(DATA SUPPLIED)
____________
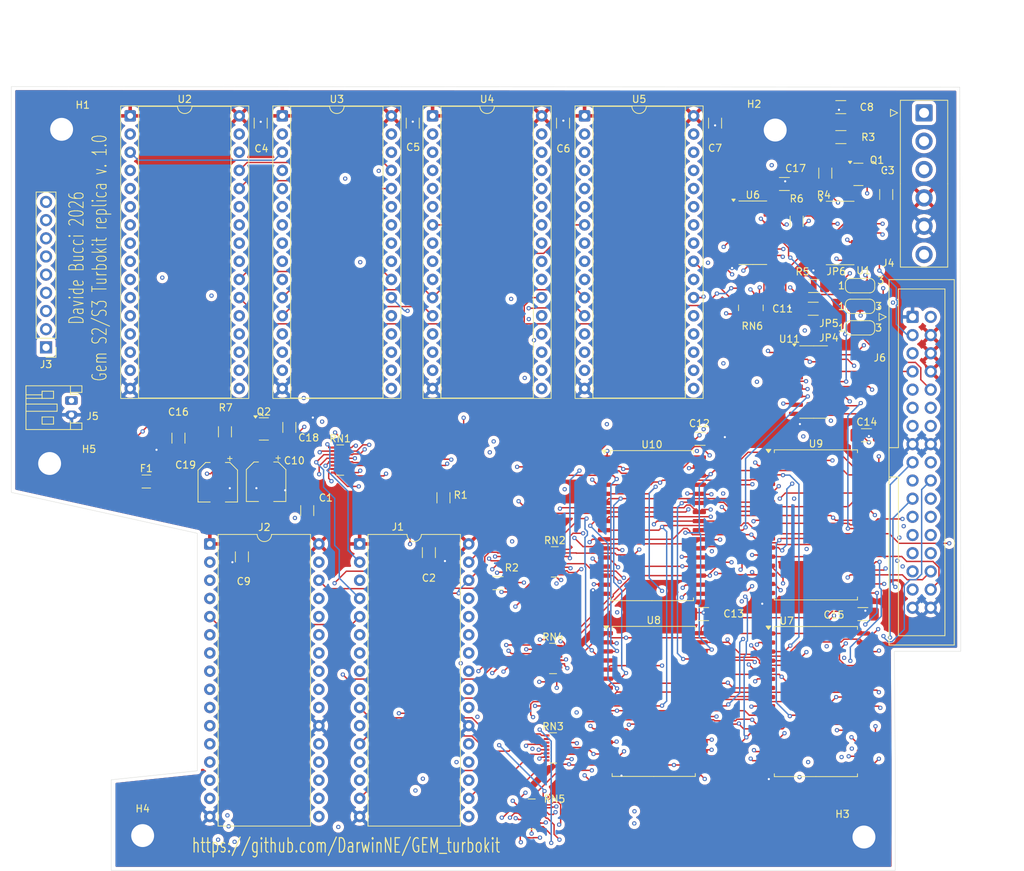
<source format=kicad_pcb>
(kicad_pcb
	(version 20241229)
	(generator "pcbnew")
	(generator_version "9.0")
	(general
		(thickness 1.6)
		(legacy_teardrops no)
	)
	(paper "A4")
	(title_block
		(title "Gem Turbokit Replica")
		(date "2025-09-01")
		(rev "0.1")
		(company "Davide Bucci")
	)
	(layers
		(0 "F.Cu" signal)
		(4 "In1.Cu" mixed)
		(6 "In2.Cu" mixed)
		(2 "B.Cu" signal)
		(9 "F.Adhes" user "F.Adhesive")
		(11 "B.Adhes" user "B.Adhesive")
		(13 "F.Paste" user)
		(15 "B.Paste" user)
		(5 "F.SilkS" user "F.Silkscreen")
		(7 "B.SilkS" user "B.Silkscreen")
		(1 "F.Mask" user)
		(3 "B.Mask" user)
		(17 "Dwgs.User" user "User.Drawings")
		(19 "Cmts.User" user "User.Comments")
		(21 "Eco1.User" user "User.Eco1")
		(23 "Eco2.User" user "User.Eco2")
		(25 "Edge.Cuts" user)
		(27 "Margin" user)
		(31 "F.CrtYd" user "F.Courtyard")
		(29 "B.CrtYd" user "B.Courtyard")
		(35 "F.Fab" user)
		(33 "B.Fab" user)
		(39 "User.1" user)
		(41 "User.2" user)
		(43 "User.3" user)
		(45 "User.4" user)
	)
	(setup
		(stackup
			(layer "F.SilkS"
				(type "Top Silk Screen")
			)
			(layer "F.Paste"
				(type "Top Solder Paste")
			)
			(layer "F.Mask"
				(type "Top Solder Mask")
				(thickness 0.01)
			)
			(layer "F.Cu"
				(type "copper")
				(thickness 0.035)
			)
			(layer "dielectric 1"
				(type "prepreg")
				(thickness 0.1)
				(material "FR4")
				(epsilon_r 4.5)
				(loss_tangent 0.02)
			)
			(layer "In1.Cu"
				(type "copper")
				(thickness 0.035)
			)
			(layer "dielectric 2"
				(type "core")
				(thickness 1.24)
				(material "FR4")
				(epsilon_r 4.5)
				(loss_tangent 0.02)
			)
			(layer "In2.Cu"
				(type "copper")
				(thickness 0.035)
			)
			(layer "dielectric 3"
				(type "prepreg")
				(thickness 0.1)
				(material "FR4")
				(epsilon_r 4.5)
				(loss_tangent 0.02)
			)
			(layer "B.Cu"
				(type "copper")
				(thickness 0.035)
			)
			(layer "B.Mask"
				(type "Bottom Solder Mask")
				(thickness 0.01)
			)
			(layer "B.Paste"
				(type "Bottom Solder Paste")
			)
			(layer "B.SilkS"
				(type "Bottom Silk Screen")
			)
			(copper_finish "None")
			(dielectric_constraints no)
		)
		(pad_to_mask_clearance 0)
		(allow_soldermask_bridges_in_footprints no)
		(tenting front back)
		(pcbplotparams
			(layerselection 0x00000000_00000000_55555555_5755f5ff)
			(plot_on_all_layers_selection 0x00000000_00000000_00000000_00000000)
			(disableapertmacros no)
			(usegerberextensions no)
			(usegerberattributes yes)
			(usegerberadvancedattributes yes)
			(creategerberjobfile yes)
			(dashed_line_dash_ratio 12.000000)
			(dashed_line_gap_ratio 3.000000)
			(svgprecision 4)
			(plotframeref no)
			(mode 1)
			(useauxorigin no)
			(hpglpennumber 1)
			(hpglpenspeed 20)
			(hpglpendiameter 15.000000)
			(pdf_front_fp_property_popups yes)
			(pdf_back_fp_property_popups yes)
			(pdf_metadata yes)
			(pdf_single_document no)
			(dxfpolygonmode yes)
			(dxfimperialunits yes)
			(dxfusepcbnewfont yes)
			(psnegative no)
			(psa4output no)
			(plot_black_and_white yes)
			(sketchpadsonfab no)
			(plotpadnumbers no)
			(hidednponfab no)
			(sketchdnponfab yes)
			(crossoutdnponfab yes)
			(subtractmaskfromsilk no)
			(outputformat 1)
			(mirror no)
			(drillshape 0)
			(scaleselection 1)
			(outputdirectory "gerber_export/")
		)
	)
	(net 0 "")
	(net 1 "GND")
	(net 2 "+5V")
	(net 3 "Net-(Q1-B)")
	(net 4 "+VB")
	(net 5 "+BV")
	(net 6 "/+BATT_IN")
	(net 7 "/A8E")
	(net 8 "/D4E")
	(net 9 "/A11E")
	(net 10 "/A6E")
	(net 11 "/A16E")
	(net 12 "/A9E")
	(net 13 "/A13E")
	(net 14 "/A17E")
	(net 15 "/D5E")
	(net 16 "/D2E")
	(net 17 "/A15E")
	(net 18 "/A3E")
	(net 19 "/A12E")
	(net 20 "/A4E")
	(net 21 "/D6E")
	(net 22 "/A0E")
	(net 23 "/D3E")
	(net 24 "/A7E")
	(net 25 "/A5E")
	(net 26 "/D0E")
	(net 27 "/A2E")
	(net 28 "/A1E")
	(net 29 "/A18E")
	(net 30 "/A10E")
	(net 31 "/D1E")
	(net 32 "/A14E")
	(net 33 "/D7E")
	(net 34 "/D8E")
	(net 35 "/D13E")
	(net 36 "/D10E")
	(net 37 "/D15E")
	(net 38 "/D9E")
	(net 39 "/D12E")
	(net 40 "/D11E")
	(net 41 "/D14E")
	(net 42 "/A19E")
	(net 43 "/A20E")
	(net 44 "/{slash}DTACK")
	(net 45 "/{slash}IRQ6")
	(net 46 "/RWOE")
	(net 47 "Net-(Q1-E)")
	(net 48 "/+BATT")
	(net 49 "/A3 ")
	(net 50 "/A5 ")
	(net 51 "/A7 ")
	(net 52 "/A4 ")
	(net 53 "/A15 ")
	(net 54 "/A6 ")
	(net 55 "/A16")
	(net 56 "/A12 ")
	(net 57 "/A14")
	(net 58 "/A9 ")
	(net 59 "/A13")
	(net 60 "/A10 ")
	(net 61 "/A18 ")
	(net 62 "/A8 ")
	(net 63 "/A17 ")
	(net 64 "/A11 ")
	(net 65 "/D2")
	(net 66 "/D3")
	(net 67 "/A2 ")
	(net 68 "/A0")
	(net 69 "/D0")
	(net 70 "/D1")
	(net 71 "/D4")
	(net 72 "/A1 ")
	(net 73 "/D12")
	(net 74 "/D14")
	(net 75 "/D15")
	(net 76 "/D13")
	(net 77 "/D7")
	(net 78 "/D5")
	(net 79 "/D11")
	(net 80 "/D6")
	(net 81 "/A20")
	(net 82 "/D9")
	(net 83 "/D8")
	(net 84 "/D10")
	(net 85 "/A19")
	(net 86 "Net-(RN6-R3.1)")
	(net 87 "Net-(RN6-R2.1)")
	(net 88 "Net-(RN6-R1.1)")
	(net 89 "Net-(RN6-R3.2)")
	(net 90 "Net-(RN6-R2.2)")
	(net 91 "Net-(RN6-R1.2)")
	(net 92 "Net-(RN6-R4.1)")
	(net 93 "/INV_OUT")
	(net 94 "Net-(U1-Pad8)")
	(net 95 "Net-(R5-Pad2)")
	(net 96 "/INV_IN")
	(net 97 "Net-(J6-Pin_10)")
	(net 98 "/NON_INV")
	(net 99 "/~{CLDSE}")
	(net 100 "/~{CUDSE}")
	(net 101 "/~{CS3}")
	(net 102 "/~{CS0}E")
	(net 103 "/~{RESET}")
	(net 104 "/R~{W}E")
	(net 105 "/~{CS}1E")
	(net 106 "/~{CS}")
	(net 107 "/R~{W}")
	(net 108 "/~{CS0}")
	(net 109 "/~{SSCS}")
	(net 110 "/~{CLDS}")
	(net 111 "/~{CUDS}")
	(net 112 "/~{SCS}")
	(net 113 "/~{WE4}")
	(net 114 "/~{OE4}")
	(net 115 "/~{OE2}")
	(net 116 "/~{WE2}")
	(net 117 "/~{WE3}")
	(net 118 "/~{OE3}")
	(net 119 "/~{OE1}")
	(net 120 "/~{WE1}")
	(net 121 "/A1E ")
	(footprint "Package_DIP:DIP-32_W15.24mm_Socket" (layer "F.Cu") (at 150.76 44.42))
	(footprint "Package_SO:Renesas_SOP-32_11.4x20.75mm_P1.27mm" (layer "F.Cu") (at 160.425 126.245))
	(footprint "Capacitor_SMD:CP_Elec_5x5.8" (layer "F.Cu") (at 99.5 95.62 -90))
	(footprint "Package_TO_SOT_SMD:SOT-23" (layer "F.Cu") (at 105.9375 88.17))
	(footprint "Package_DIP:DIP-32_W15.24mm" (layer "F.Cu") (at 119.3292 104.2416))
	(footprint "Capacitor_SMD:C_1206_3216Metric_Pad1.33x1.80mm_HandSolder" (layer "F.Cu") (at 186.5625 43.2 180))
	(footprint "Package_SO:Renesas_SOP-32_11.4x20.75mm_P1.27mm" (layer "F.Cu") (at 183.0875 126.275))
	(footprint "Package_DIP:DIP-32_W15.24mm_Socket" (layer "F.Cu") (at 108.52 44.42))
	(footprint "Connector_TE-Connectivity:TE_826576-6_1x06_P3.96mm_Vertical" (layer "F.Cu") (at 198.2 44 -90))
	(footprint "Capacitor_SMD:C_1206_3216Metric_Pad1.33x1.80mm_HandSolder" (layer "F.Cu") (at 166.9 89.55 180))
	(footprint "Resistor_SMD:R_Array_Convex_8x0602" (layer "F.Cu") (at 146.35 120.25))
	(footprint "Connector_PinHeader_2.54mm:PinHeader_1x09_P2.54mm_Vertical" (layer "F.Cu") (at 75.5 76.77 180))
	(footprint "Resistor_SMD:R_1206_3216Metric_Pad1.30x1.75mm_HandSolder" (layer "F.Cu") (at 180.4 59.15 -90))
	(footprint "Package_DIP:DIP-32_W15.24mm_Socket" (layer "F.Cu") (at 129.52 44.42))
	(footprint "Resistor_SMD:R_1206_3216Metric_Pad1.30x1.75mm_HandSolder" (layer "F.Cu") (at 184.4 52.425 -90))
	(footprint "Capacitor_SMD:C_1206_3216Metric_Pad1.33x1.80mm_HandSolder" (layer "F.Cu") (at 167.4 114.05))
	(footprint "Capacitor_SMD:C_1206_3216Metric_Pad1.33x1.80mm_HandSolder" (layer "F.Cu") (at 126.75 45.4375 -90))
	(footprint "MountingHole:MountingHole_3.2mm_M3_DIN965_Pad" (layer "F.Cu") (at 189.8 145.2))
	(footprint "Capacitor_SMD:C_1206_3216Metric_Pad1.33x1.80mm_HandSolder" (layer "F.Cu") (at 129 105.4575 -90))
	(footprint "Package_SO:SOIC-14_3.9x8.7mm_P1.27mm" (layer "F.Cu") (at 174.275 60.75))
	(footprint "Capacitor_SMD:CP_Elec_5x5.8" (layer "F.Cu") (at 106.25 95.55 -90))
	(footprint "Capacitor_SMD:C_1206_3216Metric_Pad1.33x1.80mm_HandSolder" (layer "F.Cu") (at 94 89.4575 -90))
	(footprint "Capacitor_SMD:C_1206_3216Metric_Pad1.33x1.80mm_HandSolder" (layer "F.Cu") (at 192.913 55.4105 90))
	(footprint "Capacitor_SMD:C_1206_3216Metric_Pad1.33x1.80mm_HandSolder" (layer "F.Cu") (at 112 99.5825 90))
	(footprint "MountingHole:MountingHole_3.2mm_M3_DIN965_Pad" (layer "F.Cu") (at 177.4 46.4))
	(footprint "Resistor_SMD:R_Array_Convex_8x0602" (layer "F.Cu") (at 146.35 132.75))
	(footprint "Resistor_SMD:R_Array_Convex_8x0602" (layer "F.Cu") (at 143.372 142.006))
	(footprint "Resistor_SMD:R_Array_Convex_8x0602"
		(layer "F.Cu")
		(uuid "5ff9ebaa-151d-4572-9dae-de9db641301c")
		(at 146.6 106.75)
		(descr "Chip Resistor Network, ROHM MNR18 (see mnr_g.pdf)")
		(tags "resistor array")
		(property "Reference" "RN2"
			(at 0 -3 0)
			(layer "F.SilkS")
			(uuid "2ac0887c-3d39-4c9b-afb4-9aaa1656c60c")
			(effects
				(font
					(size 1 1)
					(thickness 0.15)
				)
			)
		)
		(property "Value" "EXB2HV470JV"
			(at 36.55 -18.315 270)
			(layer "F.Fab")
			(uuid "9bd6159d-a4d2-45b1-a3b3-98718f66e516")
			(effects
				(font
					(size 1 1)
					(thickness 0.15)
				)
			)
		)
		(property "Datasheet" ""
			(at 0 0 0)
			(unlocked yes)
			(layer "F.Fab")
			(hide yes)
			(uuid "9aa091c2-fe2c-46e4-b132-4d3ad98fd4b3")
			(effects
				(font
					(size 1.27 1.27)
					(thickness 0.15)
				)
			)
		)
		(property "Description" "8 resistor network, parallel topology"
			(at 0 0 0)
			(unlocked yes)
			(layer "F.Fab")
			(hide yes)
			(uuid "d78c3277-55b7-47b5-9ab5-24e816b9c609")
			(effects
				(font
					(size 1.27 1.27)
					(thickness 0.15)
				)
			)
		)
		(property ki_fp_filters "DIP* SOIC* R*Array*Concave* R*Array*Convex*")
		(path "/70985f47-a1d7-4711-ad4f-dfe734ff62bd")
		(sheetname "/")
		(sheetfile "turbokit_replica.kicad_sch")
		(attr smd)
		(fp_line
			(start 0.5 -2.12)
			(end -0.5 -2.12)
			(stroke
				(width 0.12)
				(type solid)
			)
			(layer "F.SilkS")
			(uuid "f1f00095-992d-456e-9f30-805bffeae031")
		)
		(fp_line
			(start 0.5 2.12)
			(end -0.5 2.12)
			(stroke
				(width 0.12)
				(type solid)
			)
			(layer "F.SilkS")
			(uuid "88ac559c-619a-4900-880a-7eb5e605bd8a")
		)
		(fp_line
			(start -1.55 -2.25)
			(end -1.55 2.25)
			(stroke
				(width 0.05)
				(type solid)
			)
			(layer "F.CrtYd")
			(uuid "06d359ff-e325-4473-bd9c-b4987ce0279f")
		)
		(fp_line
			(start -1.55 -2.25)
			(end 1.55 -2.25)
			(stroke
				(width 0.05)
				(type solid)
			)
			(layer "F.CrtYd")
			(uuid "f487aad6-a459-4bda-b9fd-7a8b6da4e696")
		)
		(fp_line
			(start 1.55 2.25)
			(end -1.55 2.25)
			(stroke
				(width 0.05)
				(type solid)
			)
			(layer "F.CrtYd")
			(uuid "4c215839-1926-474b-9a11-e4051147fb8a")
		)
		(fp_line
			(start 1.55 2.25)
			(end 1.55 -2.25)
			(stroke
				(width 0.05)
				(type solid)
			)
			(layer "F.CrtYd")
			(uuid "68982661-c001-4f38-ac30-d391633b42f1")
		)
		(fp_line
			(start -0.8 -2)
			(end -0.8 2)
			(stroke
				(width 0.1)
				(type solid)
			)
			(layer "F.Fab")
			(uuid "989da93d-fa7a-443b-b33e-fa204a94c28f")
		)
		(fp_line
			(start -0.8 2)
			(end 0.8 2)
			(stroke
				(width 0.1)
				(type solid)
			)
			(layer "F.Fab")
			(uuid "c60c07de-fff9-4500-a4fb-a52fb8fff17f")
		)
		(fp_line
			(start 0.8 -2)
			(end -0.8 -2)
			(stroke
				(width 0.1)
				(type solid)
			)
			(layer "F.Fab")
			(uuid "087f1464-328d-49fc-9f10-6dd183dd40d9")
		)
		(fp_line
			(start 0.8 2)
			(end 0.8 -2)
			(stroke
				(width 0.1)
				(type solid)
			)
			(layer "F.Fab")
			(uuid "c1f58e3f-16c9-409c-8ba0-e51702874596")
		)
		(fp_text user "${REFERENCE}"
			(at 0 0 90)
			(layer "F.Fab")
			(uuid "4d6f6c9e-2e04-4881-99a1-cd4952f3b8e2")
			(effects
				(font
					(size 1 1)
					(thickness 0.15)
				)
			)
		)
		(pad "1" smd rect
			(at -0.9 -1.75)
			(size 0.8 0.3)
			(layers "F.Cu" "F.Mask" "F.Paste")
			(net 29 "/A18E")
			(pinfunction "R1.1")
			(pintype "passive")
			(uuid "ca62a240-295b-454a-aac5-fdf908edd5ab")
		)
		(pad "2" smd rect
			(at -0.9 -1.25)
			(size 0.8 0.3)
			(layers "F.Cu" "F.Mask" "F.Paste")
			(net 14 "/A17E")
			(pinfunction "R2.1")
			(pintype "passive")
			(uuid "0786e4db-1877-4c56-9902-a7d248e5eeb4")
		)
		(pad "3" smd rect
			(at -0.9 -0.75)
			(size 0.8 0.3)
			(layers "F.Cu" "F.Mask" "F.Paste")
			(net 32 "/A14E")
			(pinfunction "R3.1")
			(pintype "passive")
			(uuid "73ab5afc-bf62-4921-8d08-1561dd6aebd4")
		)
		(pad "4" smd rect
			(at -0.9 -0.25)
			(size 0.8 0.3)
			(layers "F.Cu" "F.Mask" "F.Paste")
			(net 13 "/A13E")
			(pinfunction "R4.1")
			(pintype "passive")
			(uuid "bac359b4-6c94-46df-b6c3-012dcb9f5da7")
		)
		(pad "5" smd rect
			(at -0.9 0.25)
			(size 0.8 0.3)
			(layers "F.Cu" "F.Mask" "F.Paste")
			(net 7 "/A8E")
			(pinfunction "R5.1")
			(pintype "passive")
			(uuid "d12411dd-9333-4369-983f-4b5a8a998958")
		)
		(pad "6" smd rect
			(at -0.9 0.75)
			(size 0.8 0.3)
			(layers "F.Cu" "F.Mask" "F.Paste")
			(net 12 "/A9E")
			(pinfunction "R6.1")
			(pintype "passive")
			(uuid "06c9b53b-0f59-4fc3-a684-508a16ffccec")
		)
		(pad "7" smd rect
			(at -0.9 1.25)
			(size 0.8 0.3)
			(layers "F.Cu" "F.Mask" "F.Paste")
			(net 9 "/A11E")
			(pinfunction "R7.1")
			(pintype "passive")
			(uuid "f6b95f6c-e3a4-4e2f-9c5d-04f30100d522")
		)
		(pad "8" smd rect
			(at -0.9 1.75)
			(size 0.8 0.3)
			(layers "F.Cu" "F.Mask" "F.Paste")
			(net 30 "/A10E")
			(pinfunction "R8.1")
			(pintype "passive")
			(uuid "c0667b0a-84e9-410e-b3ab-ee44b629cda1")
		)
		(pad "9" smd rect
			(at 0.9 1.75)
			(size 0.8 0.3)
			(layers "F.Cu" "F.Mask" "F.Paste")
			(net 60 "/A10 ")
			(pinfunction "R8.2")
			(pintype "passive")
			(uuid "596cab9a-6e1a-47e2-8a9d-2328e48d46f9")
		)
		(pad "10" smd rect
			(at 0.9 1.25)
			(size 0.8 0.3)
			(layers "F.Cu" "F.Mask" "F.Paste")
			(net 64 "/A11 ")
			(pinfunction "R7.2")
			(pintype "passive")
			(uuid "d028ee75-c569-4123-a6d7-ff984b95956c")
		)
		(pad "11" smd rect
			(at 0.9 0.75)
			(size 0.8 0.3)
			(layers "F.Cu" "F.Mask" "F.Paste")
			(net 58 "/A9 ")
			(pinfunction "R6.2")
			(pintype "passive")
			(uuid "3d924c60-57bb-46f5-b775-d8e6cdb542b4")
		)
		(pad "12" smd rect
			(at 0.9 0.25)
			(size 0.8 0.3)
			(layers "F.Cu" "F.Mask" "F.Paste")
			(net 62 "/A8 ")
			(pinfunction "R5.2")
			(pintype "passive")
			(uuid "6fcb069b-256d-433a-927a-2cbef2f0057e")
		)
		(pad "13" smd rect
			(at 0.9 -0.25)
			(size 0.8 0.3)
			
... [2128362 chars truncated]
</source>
____________
Each line above that carries the string "start" has to be returned.

			(start 0.5 -2.12)
			(start 0.5 2.12)
			(start -1.55 -2.25)
			(start -1.55 -2.25)
			(start 1.55 2.25)
			(start 1.55 2.25)
			(start -0.8 -2)
			(start -0.8 2)
			(start 0.8 -2)
			(start 0.8 2)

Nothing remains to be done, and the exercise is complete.